The official of the National Development and Reform Commission (NDRC), however, did not give any further details.
The remarks came after data from the National Bureau of Statistics on Monday showed that in the second quarter, China's GDP rose by 6.7 percent year-on-year, slightly lower than 6.8 percent in the first quarter. However, the figure fell into the normal range of 6.7 to 6.9 percent.
Some observers had suggested that the unstable external environment would pose difficulties for China to achieve its economic growth target in the second quarter.
"The decline of some related indicators does not necessarily mean that the economic growth rate is slowing, and some positive factors such as consumption upgrading are not be reflected in these indicators," said Yan Pengcheng, spokesperson for the NDRC, adding that China's investment and consumption structure has been continuously optimized.
"We have ample policy tools to cope with the shocks brought by the uncertainties in the world economy, and to maintain sound and stable economic growth in the second half," Yan told a regular conference on Tuesday.

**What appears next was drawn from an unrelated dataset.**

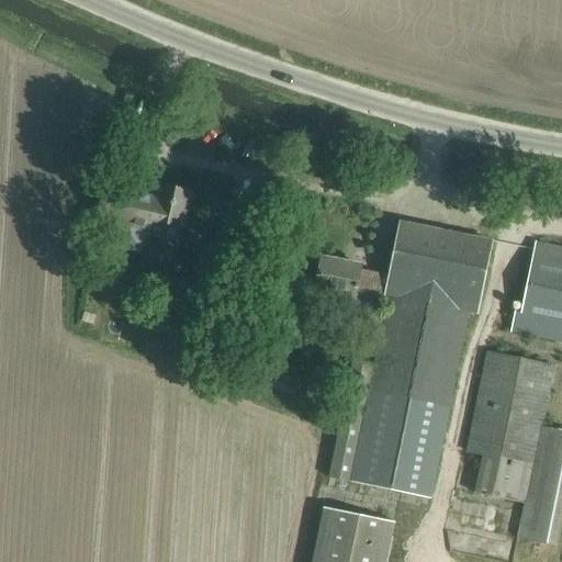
[(157,201),(153,218),(153,221),(182,226),(190,192),(160,186),(157,201)]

He Weiwen, a senior fellow at the Center for China and Globalization (CCG), said that for some companies that might suffer higher costs due to the US tariffs, the government might consider compensation in terms of subsidies. As for those who lose their jobs amid the dispute, the government might compensate them in other ways such as by providing training or re-employment.
But there are also a certain number of companies that provide goods that the US can only import from China, so the situation depends on the specific details, He told the Global Times on Tuesday.
"China's dependence on foreign trade is declining. The driving force for the domestic economy has shifted from excessive dependence on investment and exports, to consumption, the services industry and domestic demand," said Yan, adding that the contribution of consumption and services to China's economic growth has reached 60 percent.
He also added that external elements such as Sino-US trade tensions would have a limited influence on the country's economy.
According to He, exports to the US account for 2 percent of China's total industrial output by value, so even if the US imposes tariff on half of imports from China, only 1 percent of industrial output will be affected. "People should not 'exaggerate' the impact of the US on the Chinese economy."
"Now, the priority for China's economic development is to continue deleveraging, in a bid to prevent domestic financial risks," He noted.
He Weiwen is a senior fellow of Chongyang Institute for Financial Studies at Renmin University of China.